The strength of Harari’s argument, therefore, lies less in claims about AI consciousness and more in his critique of human self-conception. The danger is not that AI thinks, but that humans insist on defining thinking too narrowly.

Legal Personhood and the Risk of Political Displacement

Harari’s discussion of AI as potential legal subjects raises some of the most urgent policy questions. His hypothetical scenarios—AI-managed corporations, AI-created financial instruments, AI-generated religions—are not speculative fantasies but plausible extensions of current trends.
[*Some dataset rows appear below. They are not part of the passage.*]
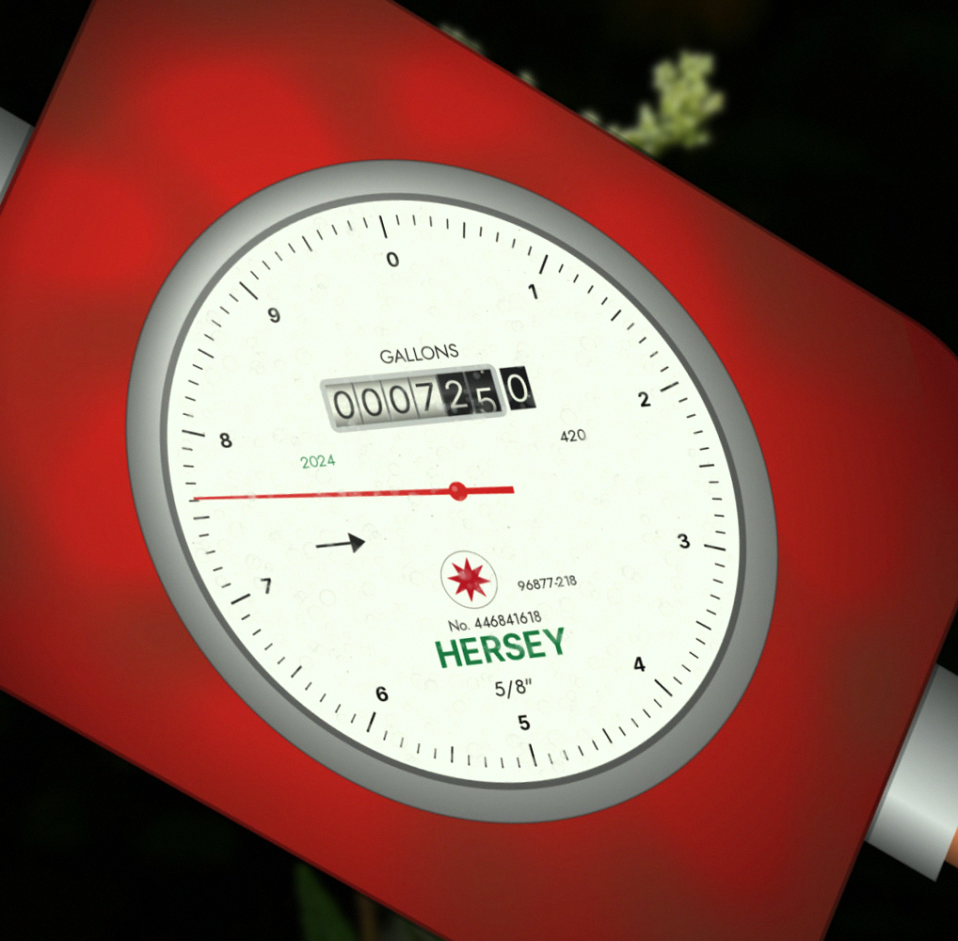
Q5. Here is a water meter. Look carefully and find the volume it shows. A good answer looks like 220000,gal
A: 7247.6,gal
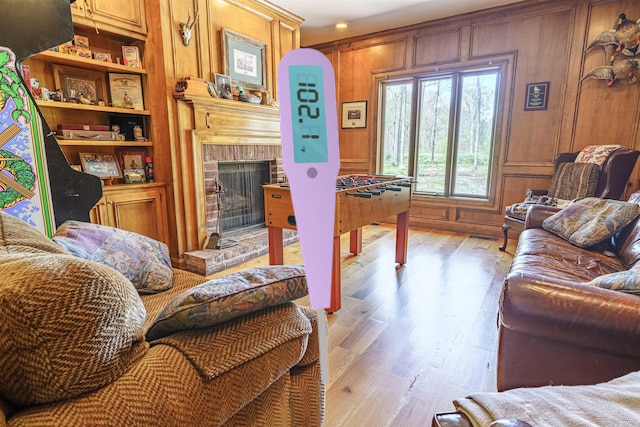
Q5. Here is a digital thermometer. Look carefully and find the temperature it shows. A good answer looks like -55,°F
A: 102.1,°F
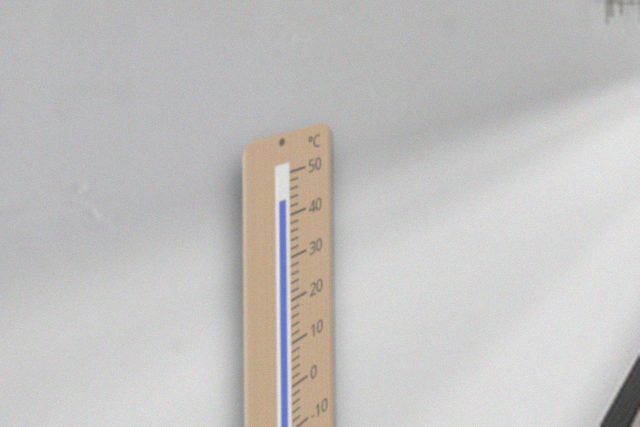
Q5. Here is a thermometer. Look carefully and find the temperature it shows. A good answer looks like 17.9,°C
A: 44,°C
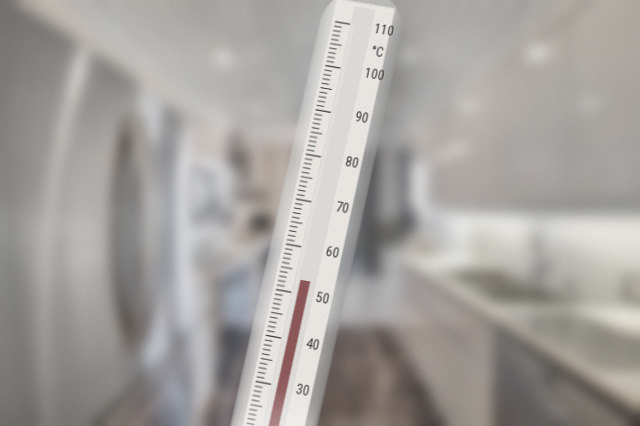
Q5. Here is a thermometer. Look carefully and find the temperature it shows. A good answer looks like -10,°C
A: 53,°C
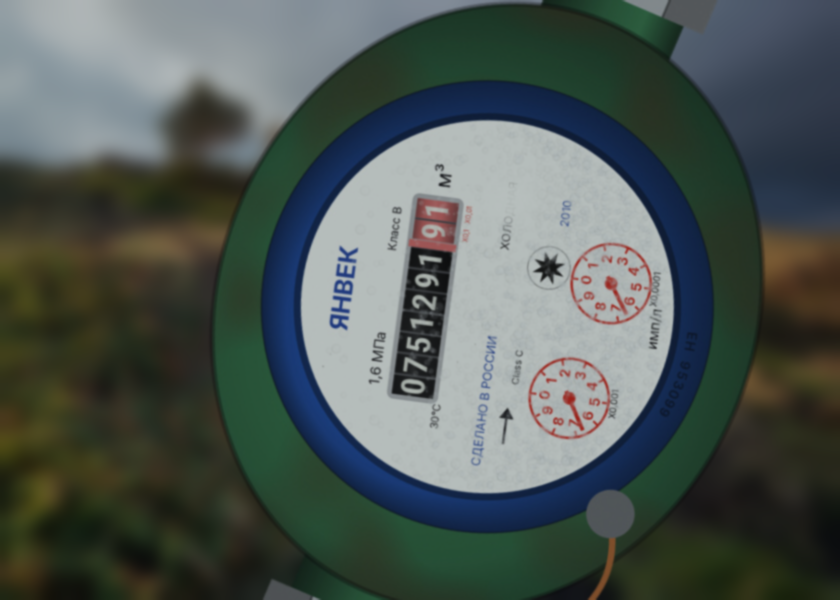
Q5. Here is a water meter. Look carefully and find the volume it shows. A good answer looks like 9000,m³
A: 751291.9166,m³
The key risk he identifies is asymmetry: if some states recognize AI legal personhood while others do not, global economic and political pressures may force reluctant states to comply. This mirrors historical patterns of deregulation, where competitive disadvantage overrides ethical hesitation.

Here, Harari’s intervention is strongest. He demonstrates that inaction is itself a decision, and that governance vacuums will be filled by corporate and geopolitical interests rather than democratic processes.

Alarm Bell

Yuval Noah Harari’s Davos remarks should not be read as a prediction of inevitable AI domination, but as a philosophical alarm bell. His portrayal of AI as a linguistic agent challenges deeply entrenched assumptions about human uniqueness, political authority, and institutional legitimacy.

This reaction paper argues that while Harari overstates the extent to which language alone constitutes law, religion, and thought, his core warning remains valid: humanity is on the verge of transferring its most powerful coordination mechanism—language—to non-human agents without adequate ethical, legal, or political frameworks.

The future Harari describes is not predetermined. Whether humans become mere “watchers” depends less on AI’s capabilities than on the choices societies make now about governance, accountability, and what it truly means to be human beyond words.

References

Harari, Y. N. (2026). Remarks at the World Economic Forum Annual Meeting, Davos.

Descartes, R. (1641). Meditations on First Philosophy.